DOCUMENT EXCERPT:
######

EVERETT – Oh, how quickly things can change for a minor-league baseball team.
A night after surrendering 18 runs, the Everett AquaSox put together a solid pitching performance in a 5-3 victory over Spokane on Tuesday night in front of 2,291 fans at Everett Memorial Stadium.
“You’ve just got to push it behind you and forget it,” said AquaSox third baseman Brandon Green, who drove in Everett’s final run with a seventh-inning triple, of the Monday night mess.
Spokane’s Brandon Cashman, who tortured the Frogs on Monday with four home runs and nine RBI, crashed back to earth on Tuesday. He went 0-for-4 in a game that featured 10 hits by the Indians and 11 by the AquaSox, who improved to 8-4. When the hits came proved to be the difference. The Indians (7-5) left 11 runners on base, three of them after a bases-loaded one-out situation in the fourth.
Kevin Mahar led off the fourth with a solo home run that put the Indians up 2-1. AquaSox starter Kendall Bergdall proceeded to load the bases with a walk and a pair of singles that found holes through the infield.
Everett reliever Mumba Rivera entered a precarious situation – bases loaded with only one out and the four-homer man from Monday’s game waiting at the plate. Rivera struck out Cashman and induced a groundout from Travis Metcalf to prevent the Indians from tacking on more runs.

######

DATASET ENTRIES:
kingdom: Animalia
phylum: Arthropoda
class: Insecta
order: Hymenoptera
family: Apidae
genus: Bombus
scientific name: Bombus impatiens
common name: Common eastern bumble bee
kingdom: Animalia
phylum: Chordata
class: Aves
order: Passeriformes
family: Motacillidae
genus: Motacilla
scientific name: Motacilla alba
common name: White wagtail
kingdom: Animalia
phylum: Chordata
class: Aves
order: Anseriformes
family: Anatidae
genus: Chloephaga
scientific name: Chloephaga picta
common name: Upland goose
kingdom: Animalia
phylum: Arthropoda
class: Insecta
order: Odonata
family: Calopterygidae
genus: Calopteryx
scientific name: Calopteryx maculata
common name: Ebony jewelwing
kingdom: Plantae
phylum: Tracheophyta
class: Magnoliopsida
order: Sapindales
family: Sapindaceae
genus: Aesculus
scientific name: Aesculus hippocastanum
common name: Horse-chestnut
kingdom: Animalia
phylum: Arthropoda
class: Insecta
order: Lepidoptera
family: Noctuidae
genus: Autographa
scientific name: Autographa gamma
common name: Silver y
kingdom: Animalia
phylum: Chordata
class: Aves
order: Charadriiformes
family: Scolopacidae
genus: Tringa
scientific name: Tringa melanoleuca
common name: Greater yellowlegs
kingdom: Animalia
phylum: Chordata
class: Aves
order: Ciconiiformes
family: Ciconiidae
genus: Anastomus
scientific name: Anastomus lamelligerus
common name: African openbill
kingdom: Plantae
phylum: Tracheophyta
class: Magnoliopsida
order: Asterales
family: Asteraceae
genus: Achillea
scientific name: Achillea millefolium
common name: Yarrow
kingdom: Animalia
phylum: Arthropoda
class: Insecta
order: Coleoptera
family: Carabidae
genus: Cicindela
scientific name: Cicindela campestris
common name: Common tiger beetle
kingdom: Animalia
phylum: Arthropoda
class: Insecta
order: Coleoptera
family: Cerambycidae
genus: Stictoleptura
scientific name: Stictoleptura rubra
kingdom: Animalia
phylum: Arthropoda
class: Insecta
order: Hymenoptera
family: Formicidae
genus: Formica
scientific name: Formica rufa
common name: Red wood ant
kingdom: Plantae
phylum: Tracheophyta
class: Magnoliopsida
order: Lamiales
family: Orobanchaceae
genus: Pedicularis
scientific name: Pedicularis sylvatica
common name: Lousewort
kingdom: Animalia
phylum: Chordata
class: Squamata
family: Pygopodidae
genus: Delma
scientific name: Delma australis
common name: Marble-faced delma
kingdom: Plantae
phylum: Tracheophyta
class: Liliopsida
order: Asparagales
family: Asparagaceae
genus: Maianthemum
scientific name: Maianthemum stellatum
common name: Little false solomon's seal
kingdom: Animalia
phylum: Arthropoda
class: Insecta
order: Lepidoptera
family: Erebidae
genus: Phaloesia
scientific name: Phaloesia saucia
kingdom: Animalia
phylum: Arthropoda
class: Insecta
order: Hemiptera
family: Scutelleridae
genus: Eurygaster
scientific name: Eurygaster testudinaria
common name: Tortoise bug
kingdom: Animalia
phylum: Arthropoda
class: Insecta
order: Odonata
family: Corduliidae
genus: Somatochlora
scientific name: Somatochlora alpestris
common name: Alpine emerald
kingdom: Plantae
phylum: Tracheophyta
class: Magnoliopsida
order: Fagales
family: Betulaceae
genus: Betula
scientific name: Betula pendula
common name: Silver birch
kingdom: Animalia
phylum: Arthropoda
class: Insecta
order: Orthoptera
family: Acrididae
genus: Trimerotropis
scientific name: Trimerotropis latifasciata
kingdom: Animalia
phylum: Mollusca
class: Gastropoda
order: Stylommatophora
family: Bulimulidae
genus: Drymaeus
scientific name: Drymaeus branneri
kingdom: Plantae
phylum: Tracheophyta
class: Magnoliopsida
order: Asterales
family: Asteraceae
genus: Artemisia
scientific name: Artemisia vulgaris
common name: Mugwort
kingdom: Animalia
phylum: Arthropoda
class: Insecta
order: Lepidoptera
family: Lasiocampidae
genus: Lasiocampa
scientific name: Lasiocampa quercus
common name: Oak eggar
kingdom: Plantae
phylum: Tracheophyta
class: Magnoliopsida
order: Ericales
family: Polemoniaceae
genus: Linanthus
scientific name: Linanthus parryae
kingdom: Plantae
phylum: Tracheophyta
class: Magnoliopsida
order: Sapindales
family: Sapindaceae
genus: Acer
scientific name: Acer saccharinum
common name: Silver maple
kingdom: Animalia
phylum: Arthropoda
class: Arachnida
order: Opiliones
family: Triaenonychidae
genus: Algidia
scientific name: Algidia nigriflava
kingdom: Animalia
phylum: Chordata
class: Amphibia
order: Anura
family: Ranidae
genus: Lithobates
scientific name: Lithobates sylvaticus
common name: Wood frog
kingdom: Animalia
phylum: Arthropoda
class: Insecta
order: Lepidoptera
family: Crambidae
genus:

######

WHAT YOU WILL DO:
1 > From the AquaSox game report above the listing, write out the passage from "Spokane’s Brandon Cashman, who" up to and including "in the fourth.".
2 > Name every player mentioned by name in the AquaSox game report.
3 > Continue the AquaSox game report after its final sentence.

EXERCISE RESPONSES:
1 >
Spokane’s Brandon Cashman, who tortured the Frogs on Monday with four home runs and nine RBI, crashed back to earth on Tuesday. He went 0-for-4 in a game that featured 10 hits by the Indians and 11 by the AquaSox, who improved to 8-4. When the hits came proved to be the difference. The Indians (7-5) left 11 runners on base, three of them after a bases-loaded one-out situation in the fourth.

2 > Brandon Green, Brandon Cashman, Kevin Mahar, Kendall Bergdall, Mumba Rivera, Travis Metcalf

3 >
“That was big,” Green said. “You can’t ask for anything more than that. He came in, got focused and did a heck of a job.”
After a 1-2-3 inning from Rivera in top of the fifth, the Frogs made him a winner in the bottom of the inning.
Elvis Cruz reached when he hit a ball that was deflected by Spokane starter Justin Lensch and then bobbled by shortstop Bobby LeNoir for what was ruled an error. Rob Johnson bounced a base hit up the middle and both baserunners advanced on Lensch’s wild pitch. Asdrubal Cabrera, back in the lineup after missing four games with a back injury, drove a double off the scoreboard to score both runners for a 3-2 AquaSox edge.
Yung Chi Chen gave the Frogs a 4-2 lead when he hit a towering fly ball that popped out of left fielder Billy Susdorf’s glove for what was initially ruled an error but was later changed to a double.
Rivera, a 6-foot-5 right-hander who was selected by the Mariners in the 21st round of the draft earlier this month, struck out three in 32/3 scoreless innings to improve his record to 1-1.
Bergdall allowed six hits and two runs in 31/3 innings, throwing 82 pitches before leaving with the bases loaded. Brandon Perry, a left-hander, pitched the final two innings to pick up his first save of the season.
Mike Wilson and Luis Soto each had two hits for the Frogs.
Johnson, who went 3-for-4, drove in the game’s first run with a hard-hit double down the left-field line in the first inning. He also scored twice.
Mahar tied the game at 1-1 by driving in Susdorf in the second.
” (Monday) was like a shootout – a boat race,” Green said. “18-9 is pretty self-explanatory. (Tuesday) was more of a pitcher’s dual. It was a well-played game.”